<<<<

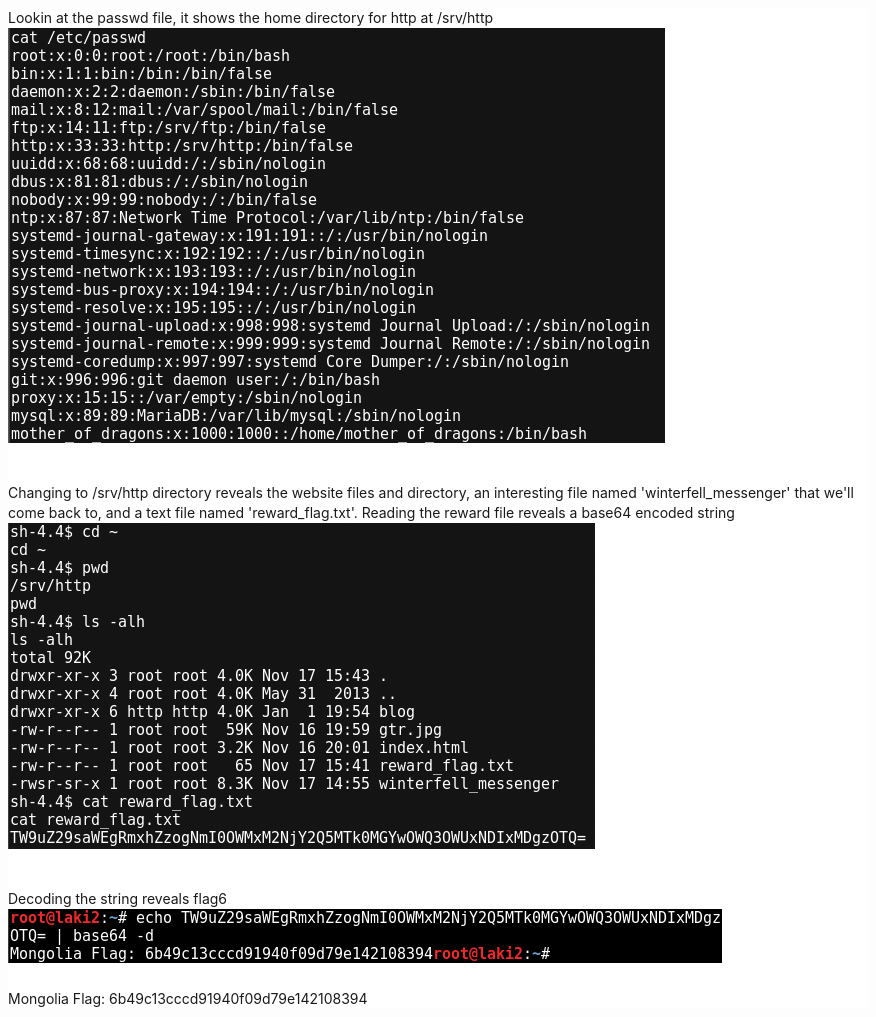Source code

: Lookin at the passwd file, it shows the home directory for http at /srv/http
<br>![alt text](../vulnhub/2016/USV_2016-v101/imgs/usv-passwd.png)
<br><br>

Changing to /srv/http directory reveals the website files and directory, an interesting file named 'winterfell_messenger' that we'll come back to, and a text file named 'reward_flag.txt'. Reading the reward file reveals a base64 encoded string
<br>![alt text](../vulnhub/2016/USV_2016-v101/imgs/usv-homedir.png)
<br><br>

Decoding the string reveals flag6
<br>![alt text](../vulnhub/2016/USV_2016-v101/imgs/usv-flag6.png)
<br><br>
Mongolia Flag: 6b49c13cccd91940f09d79e142108394
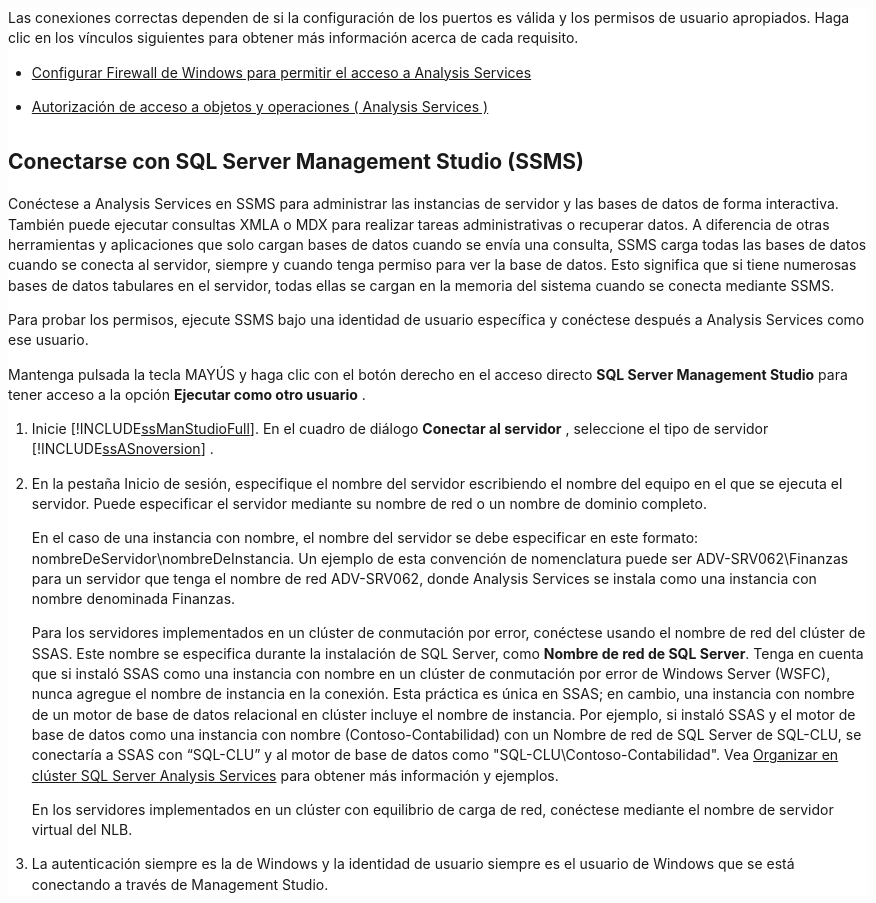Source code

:  Las conexiones correctas dependen de si la configuración de los puertos es válida y los permisos de usuario apropiados. Haga clic en los vínculos siguientes para obtener más información acerca de cada requisito.  
  
-   [Configurar Firewall de Windows para permitir el acceso a Analysis Services](../../analysis-services/instances/configure-the-windows-firewall-to-allow-analysis-services-access.md)  
  
-   [Autorización de acceso a objetos y operaciones &#40; Analysis Services &#41;](../../analysis-services/multidimensional-models/authorizing-access-to-objects-and-operations-analysis-services.md)  
  
##  <a name="bkmk_SSMS"></a> Conectarse con SQL Server Management Studio (SSMS)  
 Conéctese a Analysis Services en SSMS para administrar las instancias de servidor y las bases de datos de forma interactiva. También puede ejecutar consultas XMLA o MDX para realizar tareas administrativas o recuperar datos. A diferencia de otras herramientas y aplicaciones que solo cargan bases de datos cuando se envía una consulta, SSMS carga todas las bases de datos cuando se conecta al servidor, siempre y cuando tenga permiso para ver la base de datos. Esto significa que si tiene numerosas bases de datos tabulares en el servidor, todas ellas se cargan en la memoria del sistema cuando se conecta mediante SSMS.  
  
 Para probar los permisos, ejecute SSMS bajo una identidad de usuario específica y conéctese después a Analysis Services como ese usuario.  
  
 Mantenga pulsada la tecla MAYÚS y haga clic con el botón derecho en el acceso directo **SQL Server Management Studio** para tener acceso a la opción **Ejecutar como otro usuario** .  
  
1.  Inicie [!INCLUDE[ssManStudioFull](../../includes/ssmanstudiofull-md.md)]. En el cuadro de diálogo **Conectar al servidor** , seleccione el tipo de servidor [!INCLUDE[ssASnoversion](../../includes/ssasnoversion-md.md)] .  
  
2.  En la pestaña Inicio de sesión, especifique el nombre del servidor escribiendo el nombre del equipo en el que se ejecuta el servidor. Puede especificar el servidor mediante su nombre de red o un nombre de dominio completo.  
  
     En el caso de una instancia con nombre, el nombre del servidor se debe especificar en este formato: nombreDeServidor\nombreDeInstancia. Un ejemplo de esta convención de nomenclatura puede ser ADV-SRV062\Finanzas para un servidor que tenga el nombre de red ADV-SRV062, donde Analysis Services se instala como una instancia con nombre denominada Finanzas.  
  
     Para los servidores implementados en un clúster de conmutación por error, conéctese usando el nombre de red del clúster de SSAS. Este nombre se especifica durante la instalación de SQL Server, como **Nombre de red de SQL Server**. Tenga en cuenta que si instaló SSAS como una instancia con nombre en un clúster de conmutación por error de Windows Server (WSFC), nunca agregue el nombre de instancia en la conexión. Esta práctica es única en SSAS; en cambio, una instancia con nombre de un motor de base de datos relacional en clúster incluye el nombre de instancia. Por ejemplo, si instaló SSAS y el motor de base de datos como una instancia con nombre (Contoso-Contabilidad) con un Nombre de red de SQL Server de SQL-CLU, se conectaría a SSAS con “SQL-CLU” y al motor de base de datos como "SQL-CLU\Contoso-Contabilidad". Vea [Organizar en clúster SQL Server Analysis Services](http://go.microsoft.com/fwlink/p/?LinkId=396548) para obtener más información y ejemplos.  
  
     En los servidores implementados en un clúster con equilibrio de carga de red, conéctese mediante el nombre de servidor virtual del NLB.  
  
3.  La autenticación siempre es la de Windows y la identidad de usuario siempre es el usuario de Windows que se está conectando a través de Management Studio.  
  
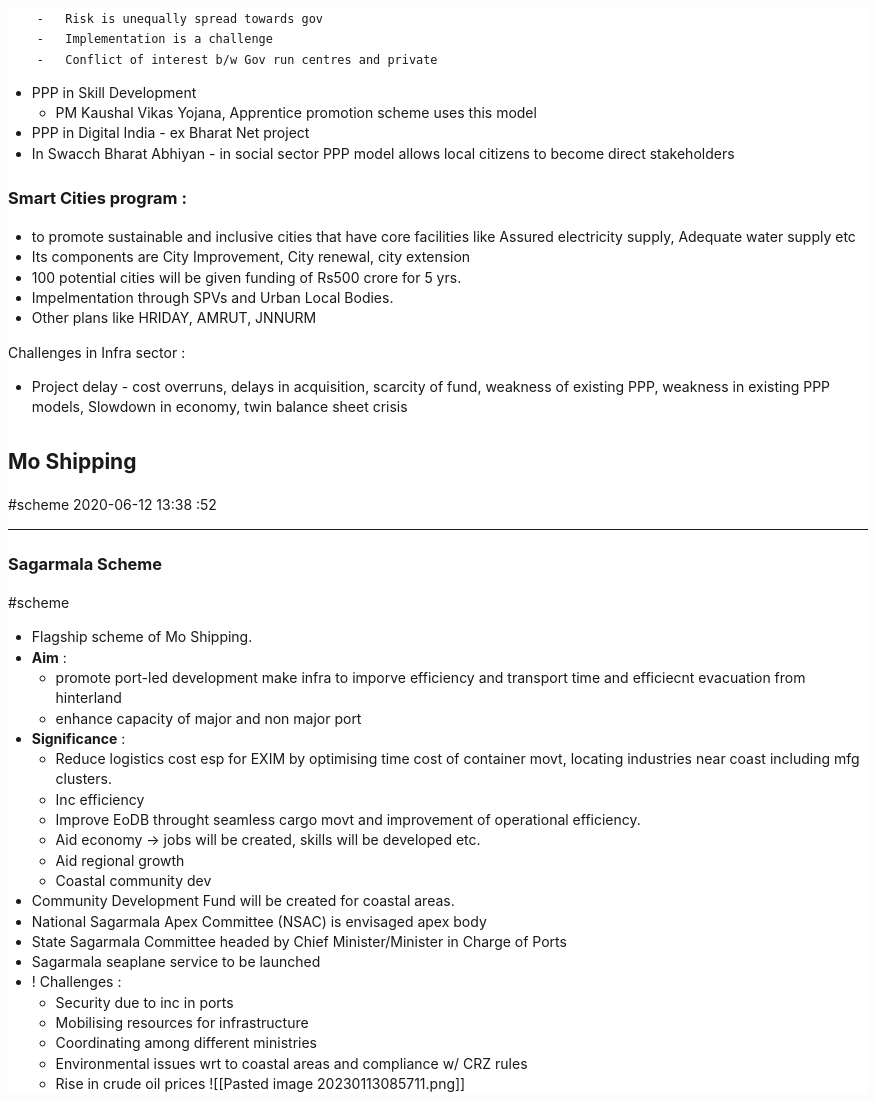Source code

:         -   Risk is unequally spread towards gov
        -   Implementation is a challenge
        -   Conflict of interest b/w Gov run centres and private
-   PPP in Skill Development
    -   PM Kaushal Vikas Yojana, Apprentice promotion scheme uses this model
-   PPP in Digital India - ex Bharat Net project
-   In Swacch Bharat Abhiyan - in social sector PPP model allows local citizens to become direct stakeholders
 
###  **Smart Cities program** :
-   to promote sustainable and inclusive cities that have core facilities like Assured electricity supply, Adequate water supply etc
-   Its components are City Improvement, City renewal, city extension
-   100 potential cities will be given funding of Rs500 crore for 5 yrs.
-   Impelmentation through SPVs and Urban Local Bodies.
-   Other plans like HRIDAY, AMRUT, JNNURM
 

 Challenges in Infra sector :
-   Project delay - cost overruns, delays in acquisition, scarcity of fund, weakness of existing PPP, weakness in existing PPP models, Slowdown in economy, twin balance sheet crisis
 

## Mo Shipping 
#scheme 
2020-06-12 13:38 :52

---


### **Sagarmala** Scheme 
#scheme 

- Flagship scheme of Mo Shipping.
-  **Aim** : 
	- promote port-led development make infra to imporve efficiency and transport time and efficiecnt evacuation from hinterland
	-   enhance capacity of major and non major port
- **Significance** : 
	- Reduce logistics cost esp for EXIM by optimising time cost of container movt, locating industries near coast including mfg clusters.
	- Inc efficiency
	- Improve EoDB throught seamless cargo movt and improvement of operational efficiency. 
	- Aid economy -> jobs will be created, skills will be developed etc.
	- Aid regional growth
	- Coastal community dev
-   Community Development Fund will be created for coastal areas.
-   National Sagarmala Apex Committee (NSAC) is envisaged apex body
-   State Sagarmala Committee headed by Chief Minister/Minister in Charge of Ports
-   Sagarmala seaplane service to be launched
- ! Challenges : 
	- Security due to inc in ports
	- Mobilising resources for infrastructure
	- Coordinating among different ministries
	- Environmental issues wrt to coastal areas and compliance w/ CRZ rules
	- Rise in crude oil prices 
![[Pasted image 20230113085711.png]]
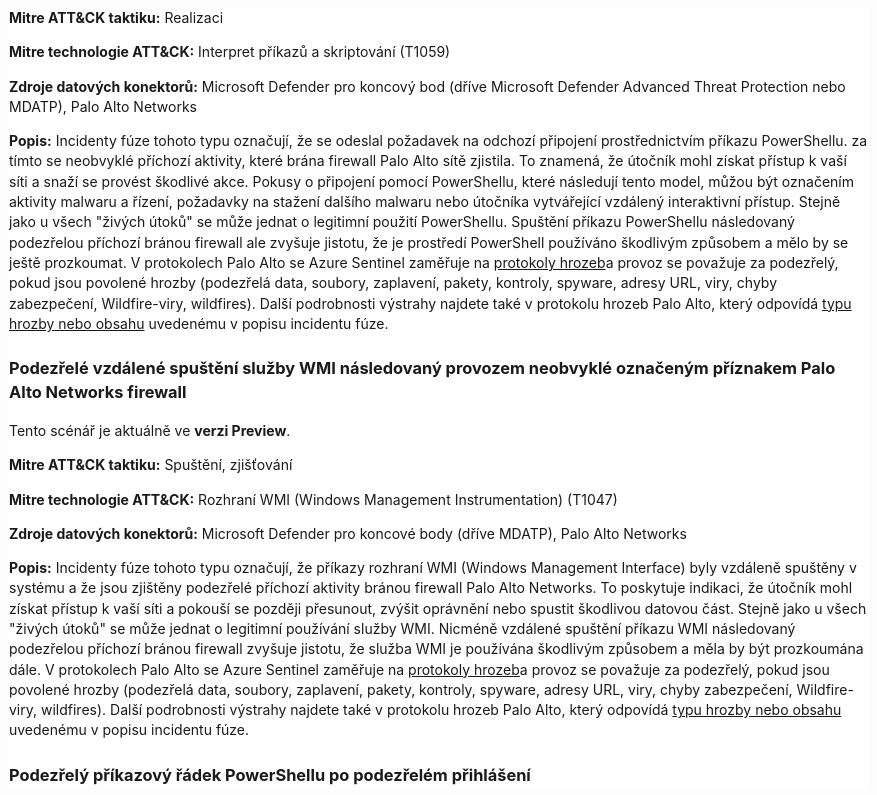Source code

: **Mitre ATT&CK taktiku:** Realizaci

**Mitre technologie ATT&CK:** Interpret příkazů a skriptování (T1059)

**Zdroje datových konektorů:** Microsoft Defender pro koncový bod (dříve Microsoft Defender Advanced Threat Protection nebo MDATP), Palo Alto Networks 

**Popis:** Incidenty fúze tohoto typu označují, že se odeslal požadavek na odchozí připojení prostřednictvím příkazu PowerShellu. za tímto se neobvyklé příchozí aktivity, které brána firewall Palo Alto sítě zjistila. To znamená, že útočník mohl získat přístup k vaší síti a snaží se provést škodlivé akce. Pokusy o připojení pomocí PowerShellu, které následují tento model, můžou být označením aktivity malwaru a řízení, požadavky na stažení dalšího malwaru nebo útočníka vytvářející vzdálený interaktivní přístup. Stejně jako u všech "živých útoků" se může jednat o legitimní použití PowerShellu. Spuštění příkazu PowerShellu následovaný podezřelou příchozí bránou firewall ale zvyšuje jistotu, že je prostředí PowerShell používáno škodlivým způsobem a mělo by se ještě prozkoumat. V protokolech Palo Alto se Azure Sentinel zaměřuje na [protokoly hrozeb](https://docs.paloaltonetworks.com/pan-os/8-1/pan-os-admin/monitoring/view-and-manage-logs/log-types-and-severity-levels/threat-logs)a provoz se považuje za podezřelý, pokud jsou povolené hrozby (podezřelá data, soubory, zaplavení, pakety, kontroly, spyware, adresy URL, viry, chyby zabezpečení, Wildfire-viry, wildfires). Další podrobnosti výstrahy najdete také v protokolu hrozeb Palo Alto, který odpovídá [typu hrozby nebo obsahu](https://docs.paloaltonetworks.com/pan-os/8-1/pan-os-admin/monitoring/use-syslog-for-monitoring/syslog-field-descriptions/threat-log-fields.html) uvedenému v popisu incidentu fúze.

### <a name="suspicious-remote-wmi-execution-followed-by-anomalous-traffic-flagged-by-palo-alto-networks-firewall"></a>Podezřelé vzdálené spuštění služby WMI následovaný provozem neobvyklé označeným příznakem Palo Alto Networks firewall
Tento scénář je aktuálně ve **verzi Preview**.

**Mitre ATT&CK taktiku:** Spuštění, zjišťování

**Mitre technologie ATT&CK:** Rozhraní WMI (Windows Management Instrumentation) (T1047)

**Zdroje datových konektorů:** Microsoft Defender pro koncové body (dříve MDATP), Palo Alto Networks 

**Popis:** Incidenty fúze tohoto typu označují, že příkazy rozhraní WMI (Windows Management Interface) byly vzdáleně spuštěny v systému a že jsou zjištěny podezřelé příchozí aktivity bránou firewall Palo Alto Networks. To poskytuje indikaci, že útočník mohl získat přístup k vaší síti a pokouší se později přesunout, zvýšit oprávnění nebo spustit škodlivou datovou část. Stejně jako u všech "živých útoků" se může jednat o legitimní používání služby WMI. Nicméně vzdálené spuštění příkazu WMI následovaný podezřelou příchozí bránou firewall zvyšuje jistotu, že služba WMI je používána škodlivým způsobem a měla by být prozkoumána dále. V protokolech Palo Alto se Azure Sentinel zaměřuje na [protokoly hrozeb](https://docs.paloaltonetworks.com/pan-os/8-1/pan-os-admin/monitoring/view-and-manage-logs/log-types-and-severity-levels/threat-logs)a provoz se považuje za podezřelý, pokud jsou povolené hrozby (podezřelá data, soubory, zaplavení, pakety, kontroly, spyware, adresy URL, viry, chyby zabezpečení, Wildfire-viry, wildfires). Další podrobnosti výstrahy najdete také v protokolu hrozeb Palo Alto, který odpovídá [typu hrozby nebo obsahu](https://docs.paloaltonetworks.com/pan-os/8-1/pan-os-admin/monitoring/use-syslog-for-monitoring/syslog-field-descriptions/threat-log-fields.html) uvedenému v popisu incidentu fúze.

### <a name="suspicious-powershell-command-line-following-suspicious-sign-in"></a>Podezřelý příkazový řádek PowerShellu po podezřelém přihlášení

>>>>

» INSTRUCTIONS FOR THE TASK:
Show the lines of the records above that mention "movt".

» RESULT OF THIS TASK:
	- Reduce logistics cost esp for EXIM by optimising time cost of container movt, locating industries near coast including mfg clusters.
	- Improve EoDB throught seamless cargo movt and improvement of operational efficiency. 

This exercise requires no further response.